You might find a good deal on gold or other precious metals coins using Amazon or eBay, but that’s the exception rather than the rule. Gold and silver bullion are a commodity, so ask yourself why anyone would offer to sell steeply discounted bullion online to a stranger (and pay a percentage of the sale to the marketplace) when they could get the same or better price at a local jeweler’s shop?
Most gold coins are similarly liquid with well-established prices. It’s incredibly unusual to find any seller offering an honest good deal on reseller websites. Should you try buying gold coins or bullion on a marketplace or reseller website, understand you’re doing so at considerable risk. It’s almost always better to use a trustworthy precious metals dealer who’s properly certified and vetted.
The most well-known coin collecting organization, the American Numismatic Association (ANA), provides a list of reputable precious metals dealers. Dealers like BullionMax, which are ANA members, adhere to the highest industry standards for dealing in precious metals coins.
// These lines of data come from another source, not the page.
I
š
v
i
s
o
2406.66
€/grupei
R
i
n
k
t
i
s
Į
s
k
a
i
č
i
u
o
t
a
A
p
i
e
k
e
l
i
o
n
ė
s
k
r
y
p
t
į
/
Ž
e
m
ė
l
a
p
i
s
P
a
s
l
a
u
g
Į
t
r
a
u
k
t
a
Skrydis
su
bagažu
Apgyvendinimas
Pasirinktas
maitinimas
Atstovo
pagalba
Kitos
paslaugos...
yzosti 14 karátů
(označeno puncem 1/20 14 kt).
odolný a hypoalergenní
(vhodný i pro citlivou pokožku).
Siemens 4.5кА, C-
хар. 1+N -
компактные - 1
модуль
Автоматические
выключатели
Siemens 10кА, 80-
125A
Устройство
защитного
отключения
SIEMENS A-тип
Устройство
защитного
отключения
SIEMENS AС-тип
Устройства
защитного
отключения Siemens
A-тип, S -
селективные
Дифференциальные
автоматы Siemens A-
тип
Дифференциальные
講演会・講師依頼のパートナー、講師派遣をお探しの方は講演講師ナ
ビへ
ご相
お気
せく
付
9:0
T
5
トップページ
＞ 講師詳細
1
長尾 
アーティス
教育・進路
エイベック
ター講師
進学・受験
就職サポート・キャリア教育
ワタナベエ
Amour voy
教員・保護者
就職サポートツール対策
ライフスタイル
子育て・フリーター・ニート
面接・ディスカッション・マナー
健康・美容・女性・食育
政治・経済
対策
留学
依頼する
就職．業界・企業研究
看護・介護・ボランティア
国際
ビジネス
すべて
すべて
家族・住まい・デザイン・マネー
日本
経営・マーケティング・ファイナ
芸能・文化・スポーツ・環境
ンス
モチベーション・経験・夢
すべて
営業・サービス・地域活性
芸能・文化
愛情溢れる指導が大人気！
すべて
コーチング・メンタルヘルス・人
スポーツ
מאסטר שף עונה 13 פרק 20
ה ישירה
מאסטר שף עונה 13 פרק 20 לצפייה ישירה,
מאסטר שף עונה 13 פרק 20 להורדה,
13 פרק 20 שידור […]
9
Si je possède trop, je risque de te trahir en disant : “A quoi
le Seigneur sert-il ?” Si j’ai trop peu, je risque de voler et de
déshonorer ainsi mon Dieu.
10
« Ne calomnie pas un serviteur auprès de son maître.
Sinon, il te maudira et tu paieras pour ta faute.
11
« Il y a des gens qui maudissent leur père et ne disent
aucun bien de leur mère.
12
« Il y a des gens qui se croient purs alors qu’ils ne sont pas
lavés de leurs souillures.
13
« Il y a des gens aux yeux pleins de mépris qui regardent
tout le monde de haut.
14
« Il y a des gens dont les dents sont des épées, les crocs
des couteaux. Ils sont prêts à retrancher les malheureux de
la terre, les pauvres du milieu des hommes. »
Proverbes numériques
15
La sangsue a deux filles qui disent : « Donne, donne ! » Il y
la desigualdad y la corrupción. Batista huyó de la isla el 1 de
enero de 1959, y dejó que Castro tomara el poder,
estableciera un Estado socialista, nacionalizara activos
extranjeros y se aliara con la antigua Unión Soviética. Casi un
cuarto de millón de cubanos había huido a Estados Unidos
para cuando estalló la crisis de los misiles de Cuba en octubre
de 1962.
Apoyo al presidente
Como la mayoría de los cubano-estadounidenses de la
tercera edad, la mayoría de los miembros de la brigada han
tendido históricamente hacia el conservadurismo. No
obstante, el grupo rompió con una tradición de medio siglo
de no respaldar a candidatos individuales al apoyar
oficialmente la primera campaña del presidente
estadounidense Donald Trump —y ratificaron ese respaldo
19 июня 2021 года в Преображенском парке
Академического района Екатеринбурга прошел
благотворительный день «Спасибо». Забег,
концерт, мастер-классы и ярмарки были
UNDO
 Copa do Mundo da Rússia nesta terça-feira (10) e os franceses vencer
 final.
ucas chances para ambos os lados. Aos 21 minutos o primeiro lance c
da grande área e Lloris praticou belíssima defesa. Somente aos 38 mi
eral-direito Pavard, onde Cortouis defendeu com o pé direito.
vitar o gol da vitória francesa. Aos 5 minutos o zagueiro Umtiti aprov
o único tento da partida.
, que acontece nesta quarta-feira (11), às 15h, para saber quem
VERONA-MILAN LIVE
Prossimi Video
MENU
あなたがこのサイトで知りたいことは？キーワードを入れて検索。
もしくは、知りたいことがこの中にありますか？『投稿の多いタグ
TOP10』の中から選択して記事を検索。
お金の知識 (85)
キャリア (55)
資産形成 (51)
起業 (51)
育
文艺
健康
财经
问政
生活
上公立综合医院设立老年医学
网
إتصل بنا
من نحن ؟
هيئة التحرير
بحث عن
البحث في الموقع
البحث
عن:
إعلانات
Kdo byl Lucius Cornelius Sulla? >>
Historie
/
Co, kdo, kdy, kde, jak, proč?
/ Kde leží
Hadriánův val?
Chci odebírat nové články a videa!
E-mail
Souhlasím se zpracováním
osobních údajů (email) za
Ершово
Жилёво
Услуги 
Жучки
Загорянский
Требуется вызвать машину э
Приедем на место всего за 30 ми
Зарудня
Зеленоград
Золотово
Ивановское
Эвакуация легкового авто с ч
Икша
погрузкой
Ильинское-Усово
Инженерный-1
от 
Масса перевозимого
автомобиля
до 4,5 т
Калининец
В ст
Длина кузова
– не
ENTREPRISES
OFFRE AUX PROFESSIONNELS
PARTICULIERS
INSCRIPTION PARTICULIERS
Other organizations like the Professional Coin Grading Services have their own list of authorized dealers that the company vets as providing authentic precious metals.
It’s essential to follow the caveat emptor, or “buyer beware,” principle when making precious metals purchases. This means that you, as the buyer, should thoroughly vet and review any precious metal before you buy it. If the deal sounds too good to be true, it probably isn’t true.